Server is 2016 Std with Desktop Experience (10.0.14393 build 14393). Installed Roles and Features, HyperV, Windows Server Backup, SNMP. (Yes i know we should be running core for hyperV, however customer loathes core as has had nothing but 5 years of problems trying to manage old server 2008 r2 core install via powershell, so we are under specific instructions to run desktop on it so they can better manage it.)
OS is running on the s130 BIOS RAID Controller. Server has two addtional PERC730 raid controller for running data storage over a split back pane. OS is RAID1 on two SSD in the rear expansion ports of the server. Windows s130 driver version is 4.2.0.12.
Issue Is this:
Server runs fine for a few days and then when you go to reboot it, it makes out like it is shutting down, but never actually does. Remains pingable, however RDP doesnt work, directly connected monitor is blank. KB and mouse lights like num lock go on and off, no mouse pointer. idrac virtual console say's cannot connect to host. Eventually we decide to cold boot by holding in the power, at this point, graphics all pop up briefly on the monitor then server shuts down.
Most recent incident of this occurred after server had been running for 5 days and server manager was used to install Windows backup. Post installation we went for a reboot and then it hung. It has also previously randomly rebooted.
Windows logs dont show much. A VSS error 12889 "Volume shadow copy service error: Unexpected error while calling GetstorageDependenyInformation. hr = 0x80070002, The system cannot find the resource specified.

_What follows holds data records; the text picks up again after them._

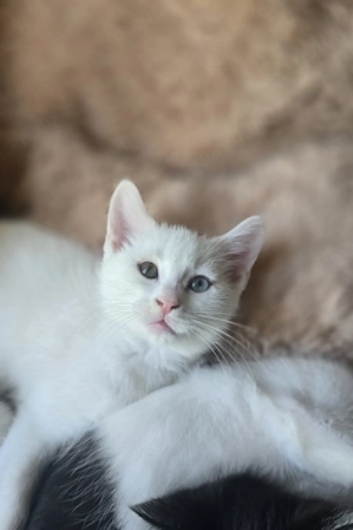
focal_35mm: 25
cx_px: 152
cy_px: 267
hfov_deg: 51.1
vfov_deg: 71.5
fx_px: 368
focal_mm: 6.3
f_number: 1.7
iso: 100
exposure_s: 1/101
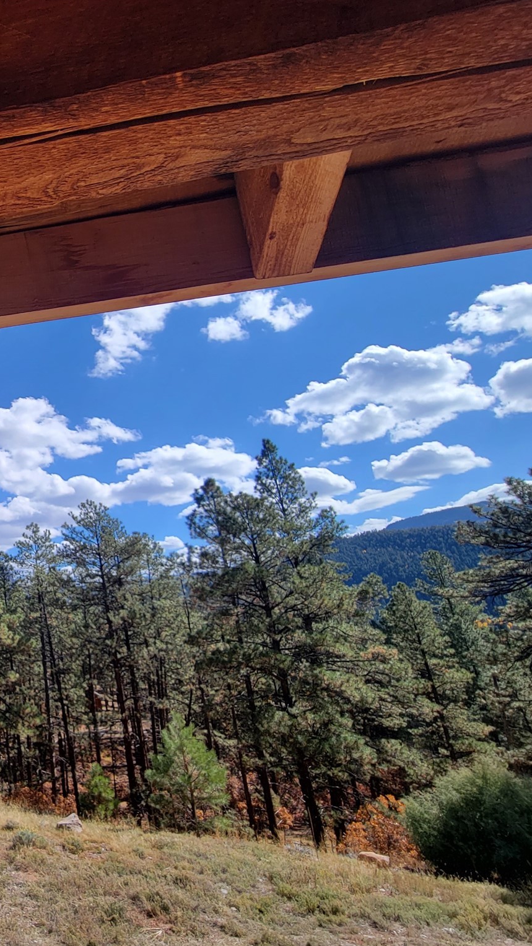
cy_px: 472
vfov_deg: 89.6
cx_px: -30
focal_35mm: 19
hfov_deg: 46.1
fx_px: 476
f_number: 2.2
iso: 50
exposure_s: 1/1142
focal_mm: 2.2
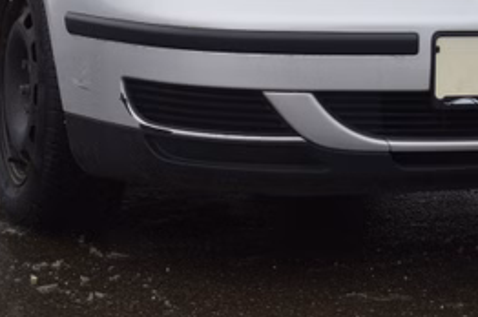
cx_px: 305
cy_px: -24
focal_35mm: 176
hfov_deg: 11.7
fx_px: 2334
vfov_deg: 7.7
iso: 140
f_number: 5.6
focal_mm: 48
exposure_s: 1/125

A few timeout errors in the system logs for services like hidserv, Ncbservice, NlaSvc, ScDeviceEnum, all have 7011 event ids.
Only two other issues I can see which I don't believe are related to my problem is the Broadcom Drivers for Gigabit ethernet are only available in version 17 for Server 2016 but version 20 for server 2012.
Also the intel SSD's that the OS runs on, report a manufacture date of 2006, which i think is someone just making a typo and should be 2016.
Final thing is I note this update is available but has to be downloaded installed manually. It says in the fixes that it fixes and issue with 'engaged reboot' whatever that is. Should probably just go and install it.
support.microsoft.com/.../windows-10-update-kb3216755
Anyone have any suggestions??? OR a similiar experience?
Thanks,
PS - I have a similiar post on MSoft Technet forums.